Tasks and exercises:
1: Rewrite the rock history passage between "As part of the" and "in matching suits.", inclusive, changing "band uniforms" to "stage outfits".
2: Pick up the passage on rock music history after its final sentence and keep writing.

BEGIN Page text

Main article: Garage rock

The British Invasion spawned a wave of imitators in the U.S. and across the globe. Many of these bands were cruder than the bands they tried to emulate. Playing mainly to local audiences and recording cheaply, very few of these bands broke through to a higher level of success. This movement, later known as Garage Rock, gained a new audience when record labels started re-issuing compilations of the original singles; the best known of these is a series called Nuggets. Some of the better known band of this genre include The Sonics, ? & the Mysterians, and The Standells.

Bob Dylan and folk-rock (starting 1963)

Main articles: Bob Dylan, Folk-rock

As the British Invasion led by The Beatles picked up steam, a homegrown American trend was making itself felt, led by Bob Dylan. By 1963 the 22 year old Dylan had assimilated a variety of regional American styles and was set to create a new genre, usually dubbed "folk-rock". From 1961 to mid-1963 Dylan had kept his distance from rock and roll even though his first adolescent musical forays owed more to early rockers like Buddy Holly and Little Richard than to any of the more obscure folk and blues artists he would later revere as paradigms (in particular, Woody Guthrie, Leadbelly and Robert Johnson). Dylan and others on the new folk circuit tended to view The Beatles as bubblegum (that is, tritely commercial), but admitted to a grudging respect for their melodic originality and energetic, danceable delivery. In 1963 Dylan's release of the album The Times They Are A-Changin was a watershed event, bringing "relevant" and highly poetic lyrics to the edge of rock and roll. The Beatles listened to this album incessantly and moved away from the exclusively romantic/interpersonal themes of their songs to date.

In 1964 and 1965 Dylan threw off all pretense to roots purity and embraced the rock beat and electrified instruments, culminating in the release of the song "Like a Rolling Stone" which, at over six minutes playing time, changed the landscape of hit radio and ushered in a period of intense lyrical and structural experimentation on both sides of the Atlantic. Dylan would continue to surprise fans and critics with tour-de-force albums in many styles, but, from 1964 on, he has worked mostly within the rock and roll framework. His influence on all rock sub-genres is incalculable, probably equaled only by The Beatles'. Among Dylan's most important disciples was Neil Young, whose lyrical inventiveness, wedded to an often wailing electric guitar attack, would presage grunge.

Birth of a counterculture (1967-1974)

Main article: Counterculture

As part of the societal ferment in North America and Europe, rock changed and diversified in a number of subtle and not-so-subtle ways.

As early as the mid-1960s, the image of rock and roll became less like previous musical forms. The Rolling Stones are credited with being the first band to dispense with band uniforms; band members simply wore whatever clothes they wished, and these clothes were often outlandish or controversial. Hair styles also became longer and less tamed. As trivial as these changes may sound today, this break from tradition was shocking to audiences used to clean-cut musical groups in matching suits.

END Page text
BEGIN Data block

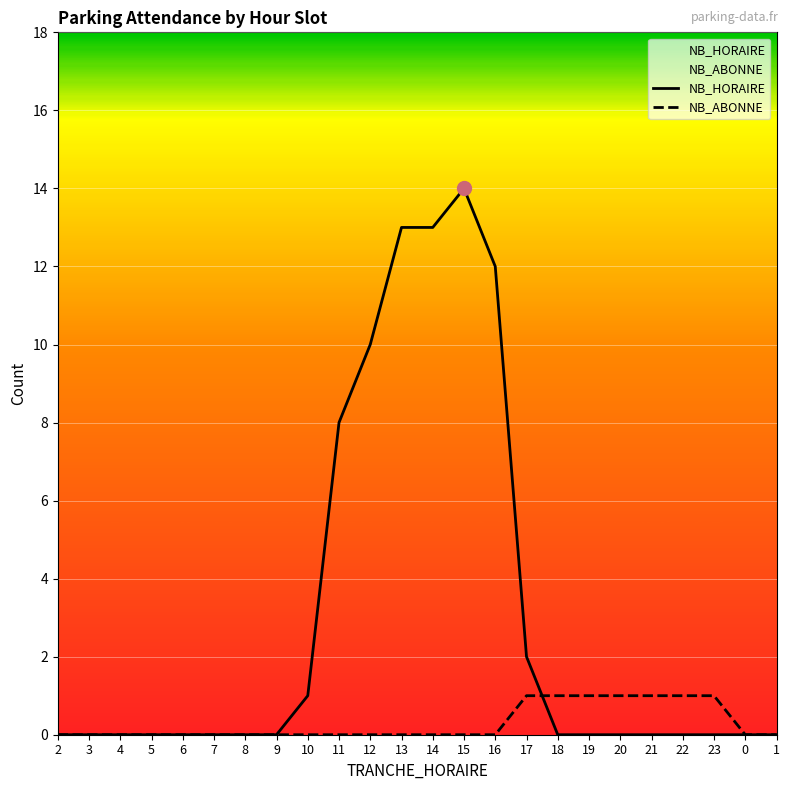

What position from the right is 4?

22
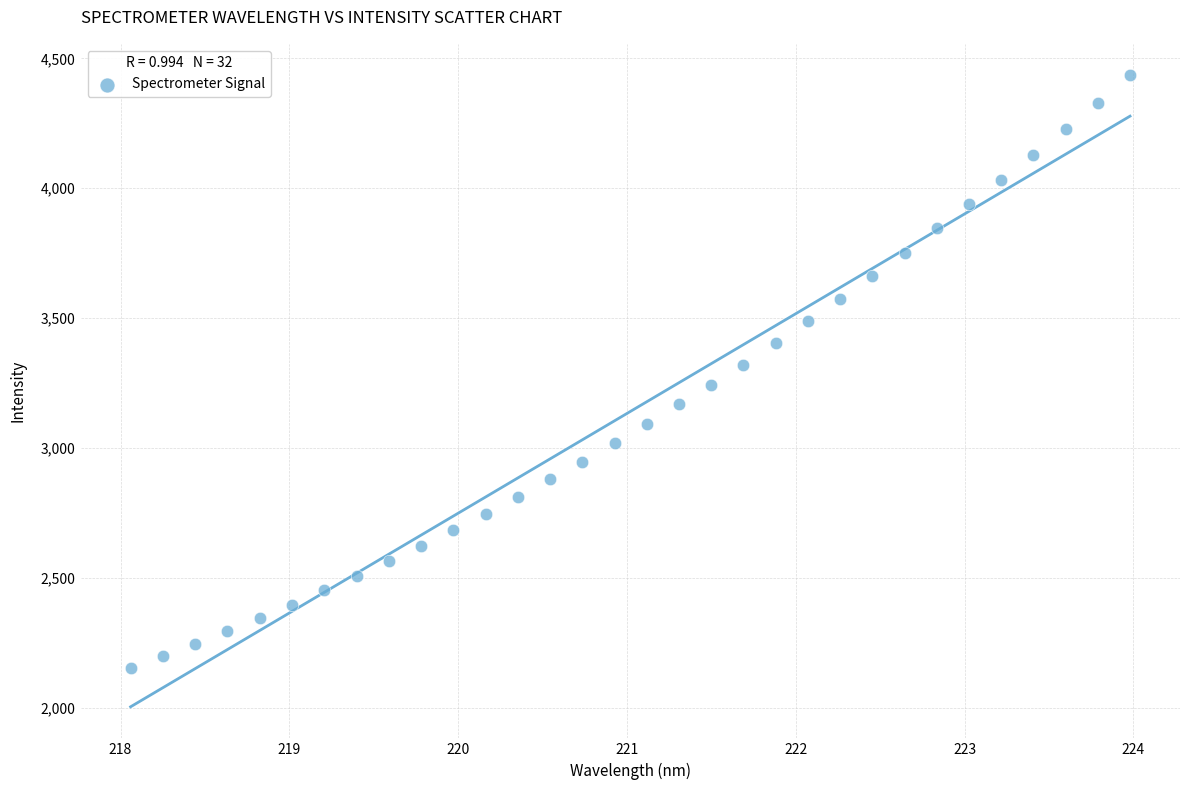

What is the range of X values (max minus min)?

5.9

END Data block

Response list:
1:
As part of the societal ferment in North America and Europe, rock changed and diversified in a number of subtle and not-so-subtle ways.

As early as the mid-1960s, the image of rock and roll became less like previous musical forms. The Rolling Stones are credited with being the first band to dispense with stage outfits; band members simply wore whatever clothes they wished, and these clothes were often outlandish or controversial. Hair styles also became longer and less tamed. As trivial as these changes may sound today, this break from tradition was shocking to audiences used to clean-cut musical groups in matching suits.

2:
But in 1967, one album forever changed the course of rock and roll. The Beatles' groundbreaking album, Sgt. Pepper's Lonely Hearts Club Band, was unlike any album or song that had come before, with a sound unlike anything The Beatles (or any other band or solo artist) had performed. After the climactic final chord of A Day In The Life, it was clear that rock and roll was about to move in different directions, such as the following:

Psychedelic rock

Main article: Psychedelic rock

The music took on a greater social awareness; it was not just about dancing and smooching anymore, but took on themes of social justice. The counterculture that was emerging (partly as a reaction to the Vietnam War) adopted rock and roll as its defining feature, and the music began to be heavily influenced by the various drugs that the youth culture was experimenting with. In America, psychedelic rock influenced and was influenced by the drug scene and the larger psychedelic lifestyle. It featured long, often improvised jams and wild electronic sounds. Jimi Hendrix, Jefferson Airplane, Iron Butterfly, and the Grateful Dead were leading practitioners of psychedelia. A more esoteric form of British psychedelia and the Canterbury Sound is exemplified by the Soft Machine, who accompanied Hendrix on his first U.S. tour. Pink Floyd found their roots in British psychedelia, moving on to becoming more of a progressive rock, and arena rock band later in their careers.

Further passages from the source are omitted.